Slide View : Parallel Computer Architecture and Programming : 15-418/618 Spring 2017

sstritte

In lecture, we originally thought this version would perform better due to spacial locality, because each instance touches a bunch of elements right next to each other. Although our reasoning was on the right track, the conclusion is actually incorrect! In order to hit the same cache line, we need to give different instances adjacent values. This way, at any moment in time, the SIMD load instruction is retrieving adjacent data.

pagerank

I thought this was better at the first glance, though I am also considering about caching. I thought each instance keeps an independent piece of cache. In this way, it would be better if an instance is dealing with a block of data regarding the spatial locality. But in reality, the cache is shared with the gang.

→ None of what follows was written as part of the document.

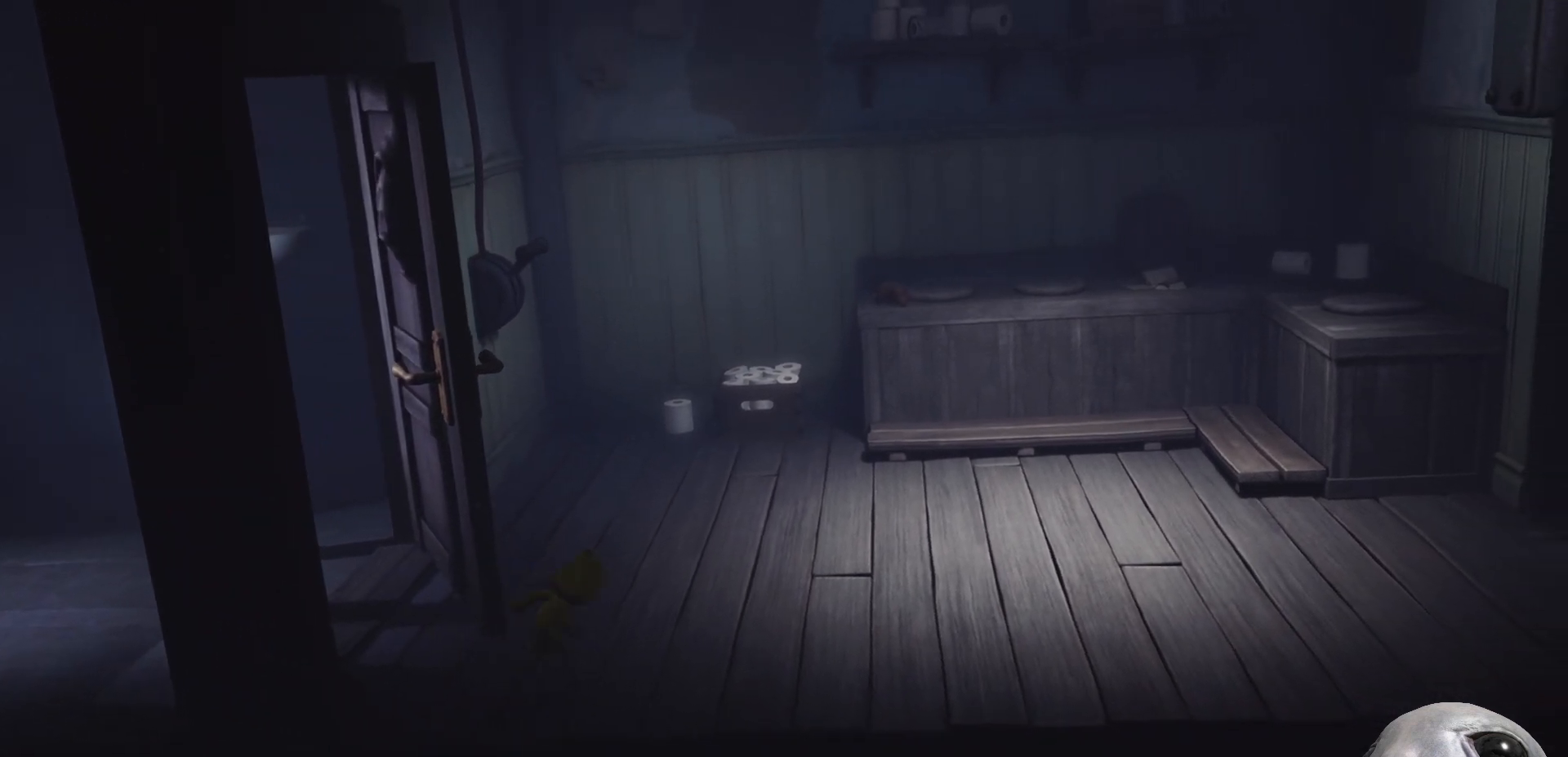
{"buttons": ["X"], "left_stick": "right", "right_stick": "center", "events": []}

If you also made mistakes here, is this your reason? Upvote it to let me know!

ykt

Also, with this approach, we will still get cache hits on the next three iterations, given that they are not moved out of the cache for some reason. But, I guess issuing memory load of 4 cache lines at once would give worse performance compared to issuing memory load of one cache line per iteration. This maybe because, it would be easier to hide latency with the latter cache.

eosofsky

Just to clarify what @pagerank said, since the gang/instance abstraction is implemented as SIMD instructions (see slide 11), all instances within a single gang must run on one core. As shown in lecture 2, the L1 and L2 caches are on the core and the L3 cache is shared by all cores. Thus you are correct in saying that all caches are shared by a gang and each instance does not have an independent cache.

hpark914

This is worse than the previous version with interleaved assignment because if you look at each iteration across the instances, spatial locality is worse here than in the interleaved assignment.

anonymous

Actually, this version uses gather/scatter to access memory while the previous version uses vector loads and stores to access memory. So, the previous version is better in performance.

fxffx

The blocked assignment of program instances is worse than the interleaved assignment, because the latter can utilize a single load instruction to load data for each instance at one time, but the former can not.